Added Lucky Cat’s Byrd: “Community cats are simply a symptom of a much larger problem — the people who fail to spay and neuter their cats or the cats they feed.”

The hard truth

North Carolina ranks third in the country — behind California and Texas – for the most animals killed in shelters, with 75 percent of those being cats. Entering a shelter is the primary documented cause of death for cats in the U.S.

Through a collaboration between Iredell County Animal Services, Lucky Cat and PAR, 1,158 cats/kittens – both pets and community cats – were spayed and neutered in the first five months of 2024.

Animal Services provides transport for cats every first and third Monday of the month to Foothills Spay and Neuter Clinic in Hickory. The county covers the entire cost of 15 TNR surgeries for unowned, free-roaming cats each month. These trapped cats receive spay/neuter, a rabies vaccine and an ear tip, which is the universal symbol of a cat having been spayed/neutered.

An additional 17 pet cats can also go on these transports. The cost to spay and neuter a pet cat is just $60 for females and $40 for males. Additionally, Lucky Cat and PAR have partnered to spay/neuter about 70 additional cats a month at Foothills, and the two joined with Stand for Animals in Mooresville to have another 189 cats sterilized since January 1 in an effort known as “targeted TNR.” This focuses on spaying/neutering all the cats in one colony before moving to surrounding colonies.

PAR now runs two monthly transports to Foothills for both cats and dogs with drop-off/pick-up locations in Mooresville and Statesville.

Shelters and local rescues – if they have space – have agreed to take in kittens only if arrangements are made to spay the mother cat.

“We cannot rescue, adopt or euthanize ourselves out of cat overpopulation,” said Byrd. “We must work at the root of the problem through spay/neuter.”

How you can help

Have your pets spayed or neutered. This helps control the number of unwanted animals that end up overcrowding shelters and rescues.
Attend Iredell County Animal Services’ TNR workshop at the Iredell County public library or shelter at 430 Bristol Drive.
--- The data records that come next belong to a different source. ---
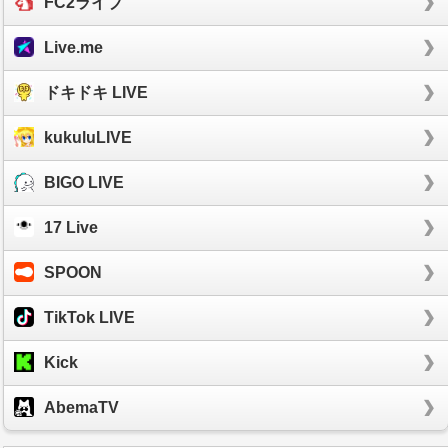
FC2ライブ
Live.me
ドキドキ LIVE
kukuluLIVE
BIGO LIVE
17 Live
SPOON
TikTok LIVE
Kick
AbemaTV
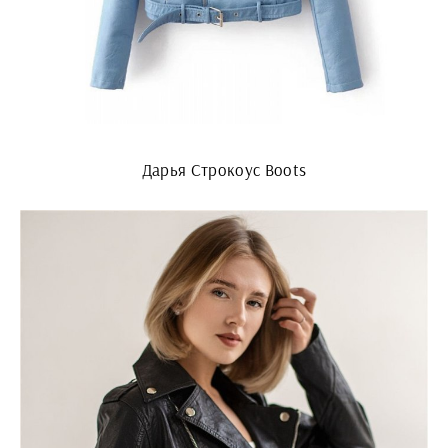
Дарья Строкоус Boots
Follow the ICAS Facebook page for upcoming dates. With proper instruction and support, almost anyone can safely and successfully implement the TNR process.
Donate. To continue to provide animal advocacy programs and services, non-profits/volunteers require community involvement through donations and volunteers.
Foster animals through local rescues. Rescues are currently having to turn animals away, drastically increasing the chances that those animals will be euthanized in overcrowded shelters.
Adopt an animal. Adoption gives animals a second chance at life while creating space in shelters and rescues for more animals in need.
Participate. Everyone can do something, from donating and educating about the necessity/benefits of spaying/neutering to fostering, trapping and transporting to spay/neuter clinics.